What you need to do: Reproduce exactly the lines below from the one containing "39: (638, 389, 1.65)" through the one containing "[00:01.733]", including both, and nothing else.

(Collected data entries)
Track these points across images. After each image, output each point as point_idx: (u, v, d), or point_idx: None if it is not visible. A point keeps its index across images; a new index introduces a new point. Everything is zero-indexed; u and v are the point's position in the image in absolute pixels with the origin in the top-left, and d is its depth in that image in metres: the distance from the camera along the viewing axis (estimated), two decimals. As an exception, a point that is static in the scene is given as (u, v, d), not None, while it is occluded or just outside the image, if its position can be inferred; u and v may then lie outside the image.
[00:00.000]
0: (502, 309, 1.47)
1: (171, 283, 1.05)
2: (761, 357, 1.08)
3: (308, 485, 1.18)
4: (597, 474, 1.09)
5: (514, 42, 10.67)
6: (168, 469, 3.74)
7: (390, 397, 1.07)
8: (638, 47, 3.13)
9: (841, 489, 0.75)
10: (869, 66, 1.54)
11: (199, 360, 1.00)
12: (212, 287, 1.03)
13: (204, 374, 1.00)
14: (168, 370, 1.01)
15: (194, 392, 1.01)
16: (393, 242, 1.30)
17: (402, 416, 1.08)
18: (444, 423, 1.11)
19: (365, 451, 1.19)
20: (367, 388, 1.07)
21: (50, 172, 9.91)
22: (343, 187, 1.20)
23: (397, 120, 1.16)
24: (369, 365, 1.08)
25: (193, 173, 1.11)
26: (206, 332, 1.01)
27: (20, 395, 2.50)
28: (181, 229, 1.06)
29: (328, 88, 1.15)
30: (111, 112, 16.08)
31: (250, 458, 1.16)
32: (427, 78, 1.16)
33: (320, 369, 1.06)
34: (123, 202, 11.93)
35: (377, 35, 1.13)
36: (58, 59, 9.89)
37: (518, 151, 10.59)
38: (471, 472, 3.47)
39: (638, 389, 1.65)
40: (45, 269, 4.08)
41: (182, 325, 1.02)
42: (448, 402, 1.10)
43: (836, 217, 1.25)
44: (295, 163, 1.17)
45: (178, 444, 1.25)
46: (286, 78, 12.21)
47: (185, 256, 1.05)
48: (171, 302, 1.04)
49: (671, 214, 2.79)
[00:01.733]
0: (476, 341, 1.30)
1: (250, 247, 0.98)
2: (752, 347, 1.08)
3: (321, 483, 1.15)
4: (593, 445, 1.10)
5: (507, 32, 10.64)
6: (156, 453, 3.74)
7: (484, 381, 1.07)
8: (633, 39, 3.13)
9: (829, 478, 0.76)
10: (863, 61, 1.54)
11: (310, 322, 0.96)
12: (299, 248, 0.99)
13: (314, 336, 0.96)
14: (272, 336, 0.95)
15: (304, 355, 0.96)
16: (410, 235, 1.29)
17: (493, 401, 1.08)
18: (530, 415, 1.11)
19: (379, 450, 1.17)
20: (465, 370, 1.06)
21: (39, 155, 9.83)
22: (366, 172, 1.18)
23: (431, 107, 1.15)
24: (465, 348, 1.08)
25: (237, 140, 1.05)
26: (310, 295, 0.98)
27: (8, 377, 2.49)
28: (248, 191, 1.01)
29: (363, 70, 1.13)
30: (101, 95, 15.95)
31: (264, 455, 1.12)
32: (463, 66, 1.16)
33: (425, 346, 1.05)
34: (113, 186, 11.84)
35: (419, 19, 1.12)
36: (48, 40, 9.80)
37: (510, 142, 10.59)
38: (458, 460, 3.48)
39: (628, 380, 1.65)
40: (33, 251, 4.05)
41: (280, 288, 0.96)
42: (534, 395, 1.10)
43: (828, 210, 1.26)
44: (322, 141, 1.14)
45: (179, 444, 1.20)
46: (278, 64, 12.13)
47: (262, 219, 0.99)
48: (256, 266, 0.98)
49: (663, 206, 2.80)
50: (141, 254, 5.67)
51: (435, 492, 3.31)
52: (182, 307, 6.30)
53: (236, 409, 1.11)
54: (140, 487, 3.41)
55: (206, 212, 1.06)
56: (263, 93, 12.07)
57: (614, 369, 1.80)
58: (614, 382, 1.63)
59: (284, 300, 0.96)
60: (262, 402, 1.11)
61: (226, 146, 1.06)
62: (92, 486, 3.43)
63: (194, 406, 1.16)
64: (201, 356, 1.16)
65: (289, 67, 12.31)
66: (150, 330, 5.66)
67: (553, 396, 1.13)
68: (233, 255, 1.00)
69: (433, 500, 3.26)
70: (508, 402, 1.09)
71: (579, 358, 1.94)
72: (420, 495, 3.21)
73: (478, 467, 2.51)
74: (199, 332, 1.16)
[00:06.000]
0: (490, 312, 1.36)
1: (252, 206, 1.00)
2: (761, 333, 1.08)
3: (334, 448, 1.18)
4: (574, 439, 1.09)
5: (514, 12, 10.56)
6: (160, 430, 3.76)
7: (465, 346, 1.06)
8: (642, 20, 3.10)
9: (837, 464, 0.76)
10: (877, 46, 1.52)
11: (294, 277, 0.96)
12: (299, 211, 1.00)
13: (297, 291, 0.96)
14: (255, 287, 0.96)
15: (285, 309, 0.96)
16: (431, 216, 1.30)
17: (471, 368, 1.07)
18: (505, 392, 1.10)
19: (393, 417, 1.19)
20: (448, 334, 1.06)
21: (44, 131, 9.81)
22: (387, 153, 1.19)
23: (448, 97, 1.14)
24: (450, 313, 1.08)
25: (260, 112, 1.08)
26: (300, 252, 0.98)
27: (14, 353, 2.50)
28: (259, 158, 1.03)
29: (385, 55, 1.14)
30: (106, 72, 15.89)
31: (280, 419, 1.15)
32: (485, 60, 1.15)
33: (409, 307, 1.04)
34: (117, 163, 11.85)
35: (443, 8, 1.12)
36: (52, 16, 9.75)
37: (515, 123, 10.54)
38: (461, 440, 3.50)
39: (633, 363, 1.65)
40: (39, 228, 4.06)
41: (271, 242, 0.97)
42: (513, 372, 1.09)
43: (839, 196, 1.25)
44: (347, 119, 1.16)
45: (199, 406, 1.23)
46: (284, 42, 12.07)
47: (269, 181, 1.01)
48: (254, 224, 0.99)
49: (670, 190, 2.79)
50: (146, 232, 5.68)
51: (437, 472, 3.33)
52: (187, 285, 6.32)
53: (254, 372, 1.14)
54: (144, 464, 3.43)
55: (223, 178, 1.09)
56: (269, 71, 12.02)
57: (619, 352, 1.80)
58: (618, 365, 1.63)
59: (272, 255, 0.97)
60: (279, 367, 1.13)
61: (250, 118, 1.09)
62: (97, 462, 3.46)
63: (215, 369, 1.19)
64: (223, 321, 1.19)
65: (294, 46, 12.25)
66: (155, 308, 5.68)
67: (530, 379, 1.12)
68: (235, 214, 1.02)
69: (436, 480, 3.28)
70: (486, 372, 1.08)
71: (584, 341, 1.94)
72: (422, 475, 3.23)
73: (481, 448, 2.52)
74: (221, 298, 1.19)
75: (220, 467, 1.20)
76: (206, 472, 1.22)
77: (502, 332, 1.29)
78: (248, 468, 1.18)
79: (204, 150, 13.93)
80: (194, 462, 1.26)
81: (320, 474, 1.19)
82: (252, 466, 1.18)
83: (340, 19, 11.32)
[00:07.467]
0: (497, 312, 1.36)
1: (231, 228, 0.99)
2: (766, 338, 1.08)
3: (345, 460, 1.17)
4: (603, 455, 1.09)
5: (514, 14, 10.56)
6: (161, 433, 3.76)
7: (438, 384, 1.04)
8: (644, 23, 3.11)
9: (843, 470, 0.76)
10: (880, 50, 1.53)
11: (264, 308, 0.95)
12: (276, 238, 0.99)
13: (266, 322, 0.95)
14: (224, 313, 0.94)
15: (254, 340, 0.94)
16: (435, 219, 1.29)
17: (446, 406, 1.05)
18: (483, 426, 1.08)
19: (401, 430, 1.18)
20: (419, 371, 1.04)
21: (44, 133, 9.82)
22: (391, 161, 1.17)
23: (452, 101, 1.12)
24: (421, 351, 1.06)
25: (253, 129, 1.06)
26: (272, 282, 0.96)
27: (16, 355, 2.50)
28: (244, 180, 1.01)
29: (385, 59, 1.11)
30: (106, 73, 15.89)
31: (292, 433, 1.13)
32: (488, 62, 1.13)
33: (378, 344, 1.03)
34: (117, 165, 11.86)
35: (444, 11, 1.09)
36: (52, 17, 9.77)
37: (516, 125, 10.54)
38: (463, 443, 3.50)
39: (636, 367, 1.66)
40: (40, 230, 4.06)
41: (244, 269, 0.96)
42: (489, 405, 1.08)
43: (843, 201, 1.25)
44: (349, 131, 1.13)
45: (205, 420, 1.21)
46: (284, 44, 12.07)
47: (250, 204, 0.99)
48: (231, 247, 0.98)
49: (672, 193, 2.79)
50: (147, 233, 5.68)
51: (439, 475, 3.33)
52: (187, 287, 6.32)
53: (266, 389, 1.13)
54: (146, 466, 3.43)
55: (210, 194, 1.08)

Solution to the exercise:
39: (638, 389, 1.65)
40: (45, 269, 4.08)
41: (182, 325, 1.02)
42: (448, 402, 1.10)
43: (836, 217, 1.25)
44: (295, 163, 1.17)
45: (178, 444, 1.25)
46: (286, 78, 12.21)
47: (185, 256, 1.05)
48: (171, 302, 1.04)
49: (671, 214, 2.79)
[00:01.733]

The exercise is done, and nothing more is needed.